I guess I have the same experience like you.
I met my ex who was a cancer man and we were pretty good in the initial times. We dated for 4 months.
There were times during our relationship when he used to be super busy and I was the one to always text him first.
I felt him getting distant from me.
I ignored the fact. One day suddenly he decides to break up with me saying I can’t see us going more long term. He just breaks up things with me on FaceTime.
I was hurt disappointed and sad. And as I recalled that one week before, when we FaceTimed, I saw a rash on his neck. Idk if it was a rash or a hickey
I still don’t know as of yet! I m sure if that was a hickey, it wasn’t given by me. I don’t even wanna know about it. I still miss him. I would really be more saddened by the fact of him cheating on me
I assume that he must have slept with someone and then he felt guilty and decided to break things up with me!

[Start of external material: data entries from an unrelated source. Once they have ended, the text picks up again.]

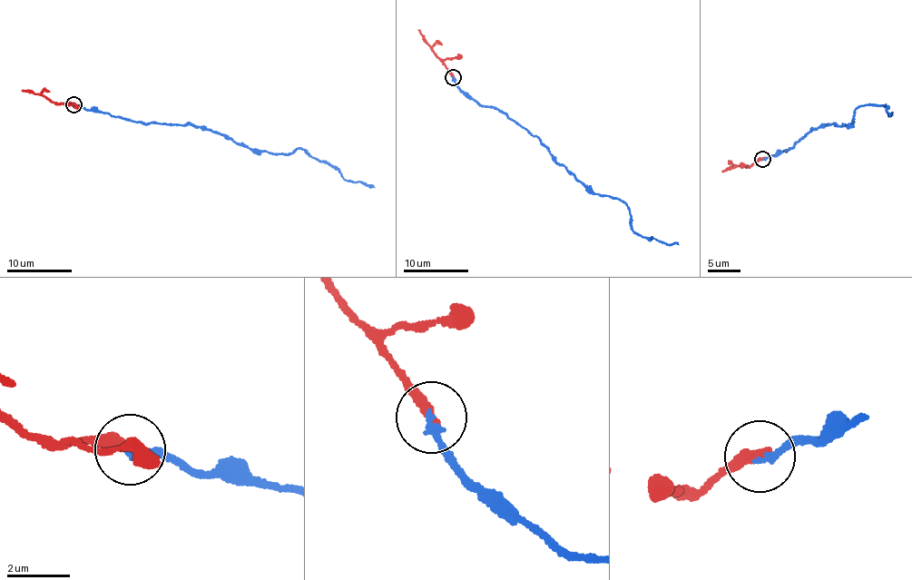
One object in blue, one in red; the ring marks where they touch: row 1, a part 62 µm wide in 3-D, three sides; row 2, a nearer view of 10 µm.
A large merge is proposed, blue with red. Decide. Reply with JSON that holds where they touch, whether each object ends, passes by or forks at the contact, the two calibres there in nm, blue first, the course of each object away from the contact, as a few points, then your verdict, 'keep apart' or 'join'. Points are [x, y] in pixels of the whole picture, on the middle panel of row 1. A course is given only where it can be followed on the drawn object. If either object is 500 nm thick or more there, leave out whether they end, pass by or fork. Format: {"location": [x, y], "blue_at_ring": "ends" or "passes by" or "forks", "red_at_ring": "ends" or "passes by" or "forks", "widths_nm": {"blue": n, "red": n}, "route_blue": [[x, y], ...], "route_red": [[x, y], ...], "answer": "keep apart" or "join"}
{"location": [453, 77], "blue_at_ring": "ends", "red_at_ring": "ends", "widths_nm": {"blue": 220, "red": 400}, "route_blue": [[454, 78], [476, 102], [501, 110], [539, 139], [594, 192], [620, 199], [628, 207], [632, 228], [679, 244]], "route_red": [[454, 78], [418, 30]], "answer": "join"}

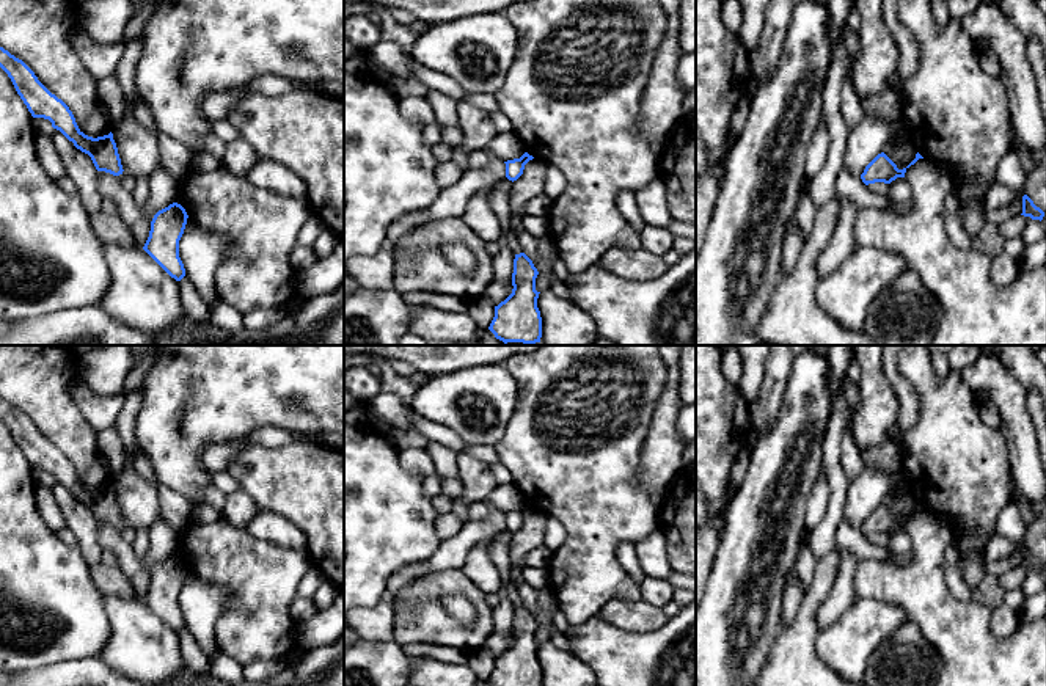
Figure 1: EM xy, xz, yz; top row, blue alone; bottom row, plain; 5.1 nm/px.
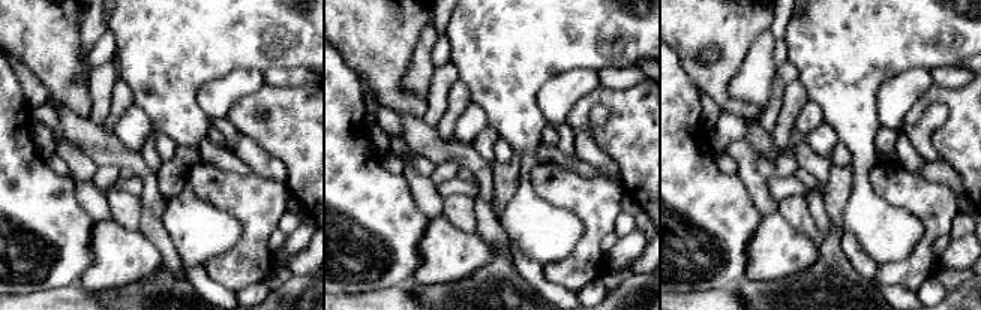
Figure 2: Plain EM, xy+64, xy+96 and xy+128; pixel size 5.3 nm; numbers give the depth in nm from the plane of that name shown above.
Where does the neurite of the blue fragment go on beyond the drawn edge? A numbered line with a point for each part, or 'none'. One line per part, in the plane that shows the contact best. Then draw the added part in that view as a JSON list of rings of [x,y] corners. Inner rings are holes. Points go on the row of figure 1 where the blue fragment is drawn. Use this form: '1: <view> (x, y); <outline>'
none

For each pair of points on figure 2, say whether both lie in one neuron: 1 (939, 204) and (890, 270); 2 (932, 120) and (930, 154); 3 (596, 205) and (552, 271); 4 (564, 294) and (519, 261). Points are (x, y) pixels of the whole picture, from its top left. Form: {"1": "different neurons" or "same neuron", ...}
{"1": "same neuron", "2": "same neuron", "3": "same neuron", "4": "same neuron"}

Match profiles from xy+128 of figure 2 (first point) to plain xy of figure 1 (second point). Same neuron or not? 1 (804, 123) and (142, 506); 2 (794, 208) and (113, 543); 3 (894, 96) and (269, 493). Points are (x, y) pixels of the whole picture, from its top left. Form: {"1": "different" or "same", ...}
{"1": "same", "2": "same", "3": "different"}

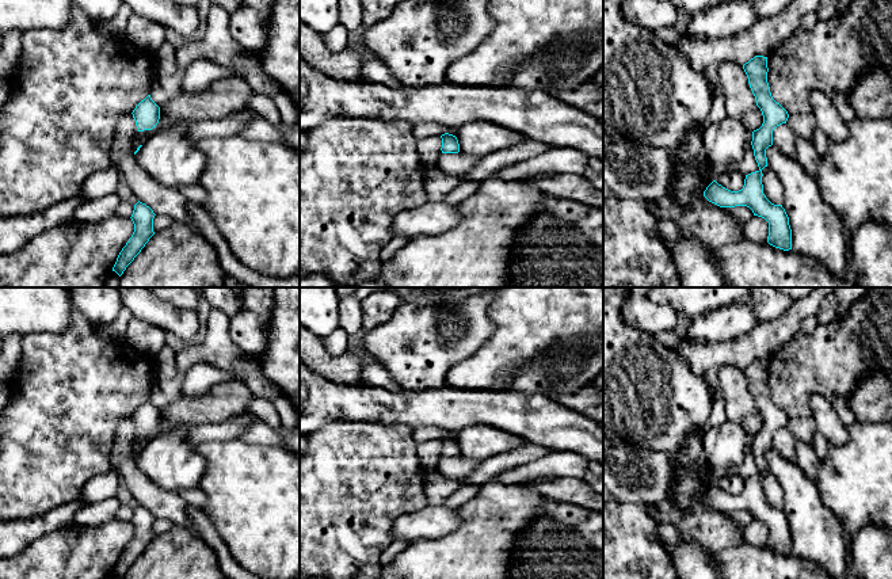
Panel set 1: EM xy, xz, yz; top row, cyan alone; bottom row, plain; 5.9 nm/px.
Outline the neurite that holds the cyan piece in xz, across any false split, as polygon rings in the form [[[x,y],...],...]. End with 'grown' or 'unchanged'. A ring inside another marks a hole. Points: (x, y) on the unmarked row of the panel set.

I am still sad and would never forgive him!
What sign are you?
@Icu19 im a cancer woman, and I am sorry but you need to step away. If I want to be with someone I will. There is no games, there is no maybe, or convincing myself to re-think the relationship. Its all about an emotional connection. I have never once grown to like someone, it was either I did or did not. The staying over was just almost him making sure the connection was not there... btw I wont date another cancer too needy, too emotional, and lack of self confidence all turn offs to me for a man.